Young people have been hit hard by the economic and social consequences of the COVID-19 crisis and have expressed concerns over its long-term implications, including on satisfaction with democracy and intergenerational justice. In response, by the end of 2021, at least 34 OECD countries had presented government-wide response and recovery plans; of these, 29 include specific commitments on young people. Some 10 OECD countries have set out how young people have been consulted in the formulation of their plans, but only eight have stated how they will engage young people in implementing their national response and recovery plans. This case study shows how systematic governance changes and innovation in public administration are required to incorporate young people’s perspectives and longer-term considerations into policymaking. The case study draws on the OECD policy paper, ‘Delivering for youth: How governments can put young people at the centre of the recovery’.
Several factors enable successful incorporation of young people’s perspectives into policymaking:
Adequate administrative and institutional capacities, as well as innovative public administration tools, to mainstream the perspectives of young people across policy and service areas.
Measures to strengthen the participation and representation of young people and youth stakeholders in public and political life.
Holistic, cross-sectoral and coordinated youth strategies to unite various governmental and non-governmental stakeholders behind a joint vision and strategy.
Various indicators have shown that young people have been hit hard by the economic and social consequences of the COVID-19 crisis. As a result, they are expressing increasing concerns over its long-term implications, including over satisfaction with democracy and intergenerational justice.
During the pandemic, emergency regulations limited the opportunities for stakeholder participation in decision making. Among a (non-representative) sample of 100 youth organisations based in 36 OECD countries surveyed by the OECD, only 15% felt their government were considering young people’s views when adopting lockdown and confinement measures. Furthermore, only 33% of the organisations who responded were satisfied with how governments had collaborated with institutions and civil society organisations to mitigate the effects of the crisis.

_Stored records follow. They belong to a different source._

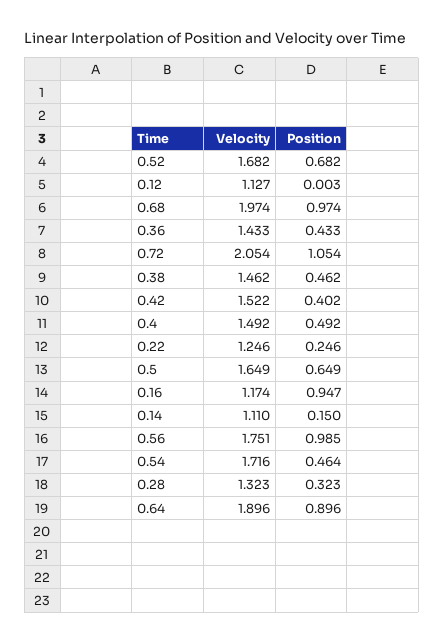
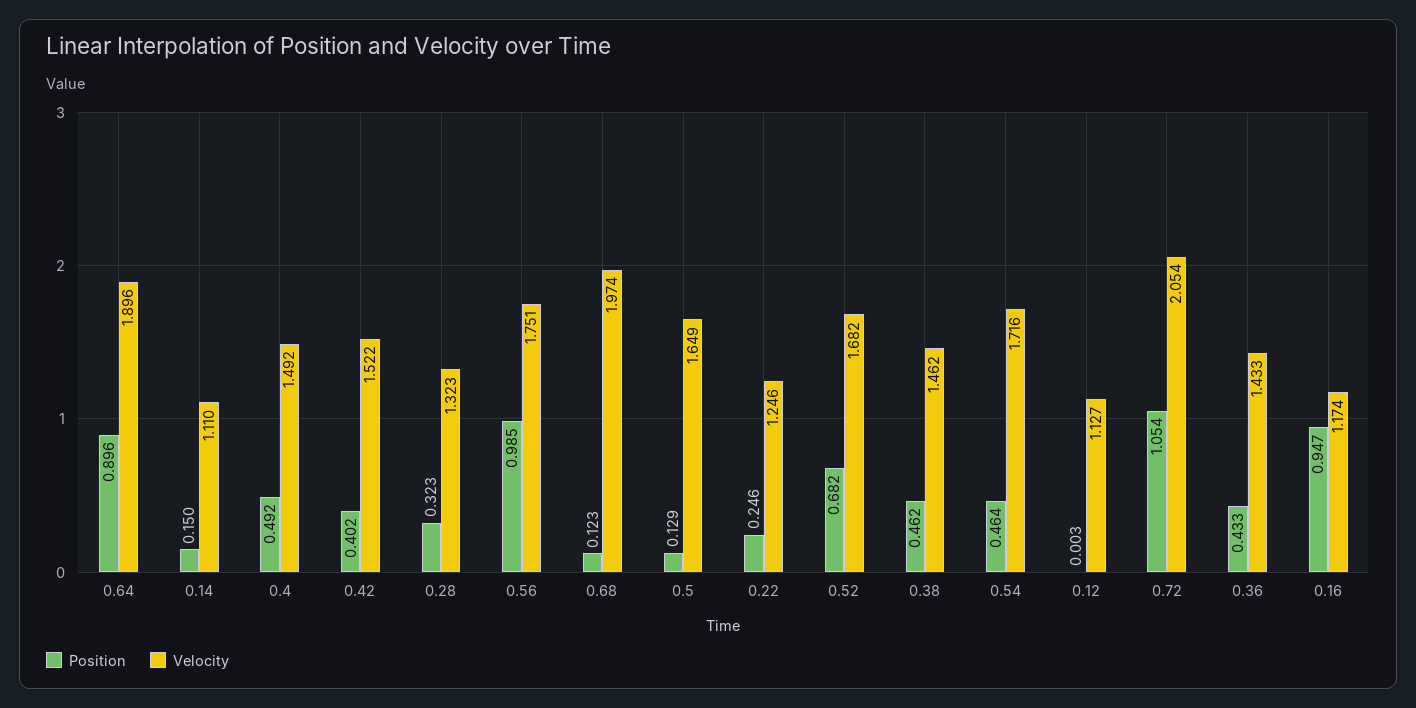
  {
    "Velocity": {
      "0.52": 1.682,
      "0.12": 1.127,
      "0.68": 1.974,
      "0.36": 1.433,
      "0.72": 2.054,
      "0.38": 1.462,
      "0.42": 1.522,
      "0.4": 1.492,
      "0.22": 1.246,
      "0.5": 1.649,
      "0.16": 1.174,
      "0.14": 1.11,
      "0.56": 1.751,
      "0.54": 1.716,
      "0.28": 1.323,
      "0.64": 1.896
    },
    "Position": {
      "0.52": 0.682,
      "0.12": 0.003,
-     "0.68": 0.974,
+     "0.68": 0.123,
      "0.36": 0.433,
      "0.72": 1.054,
      "0.38": 0.462,
      "0.42": 0.402,
      "0.4": 0.492,
      "0.22": 0.246,
-     "0.5": 0.649,
+     "0.5": 0.129,
      "0.16": 0.947,
      "0.14": 0.15,
      "0.56": 0.985,
      "0.54": 0.464,
      "0.28": 0.323,
      "0.64": 0.896
    }
  }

By the end of 2021, in response to the crisis, at least 34 OECD countries had presented government-wide response and recovery plans to address the complex economic, environmental and social impacts of the pandemic. Of OECD countries with a comparable national response and recovery plan in place, 29 of 32 included policies, programmes or other commitments specifically aimed at young people. Some 10 OECD countries have set out how young people were consulted during the process; for example in Australia, Austria, Estonia, Lithuania and the Slovak Republic, public consultations included youth organisations as key stakeholders.
In Austria, consultations were held with representatives of federal states, cities, municipalities, social partners, NGOs, youth organisations and other relevant civil society stakeholders. Each measure proposed by civil society organisations – including those from youth organisations – was set out in a spreadsheet, showing the commitments for different sectors and groups, including for young people and future generations. In Australia, a list of those youth organisations that had provided feedback on the 2021-22 budget priorities is publicly available. In addition, non-confidential submissions – including those of youth organisations – were made accessible online. Estonia included its National Youth Council as a key partner in the consultations that led up to the creation of its response and recovery plan. In Mexico, the Institute of Youth (IMJUVE), the Ministry of Health and the Population Council surveyed more than 50,000 young people on the topics of education, employment, health, violence and resilience. The evidence gathered was used to create the VoCEs-19 report. This in turn informed the design, implementation and analysis of public policies at a sectoral level, which are responsive to social sensitivity and the needs of young people.
Almost all of the youth organisations surveyed by the OECD during July and August 2021 were engaged in addressing the effects of the pandemic. Notwithstanding these youth-led efforts, by the end of 2021 only eight OECD countries had stated in their national response and recovery plans how they would engage young people in implementing the commitments that were relevant to them. Most frequently, the plans envisaged having young people and their organisations running digital campaigns, providing mental health support and delivering education and employment programmes.
National COVID-19 response and recovery plans have developed cross-governmental, long-term strategies to address the complex economic, environmental and social effects of the pandemic, involving the mobilisation of large amounts of public resources. All the recovery plans that benefitted from consulting with youth organisations or young people included commitments to youth, along with budget dedicated to implementing them. However, despite significant efforts by some countries to identify innovative ways of incorporating young people’s perspectives and longer-term considerations into the recovery, public administration requires further systematic changes and innovation to address existing and future societal and economic challenges.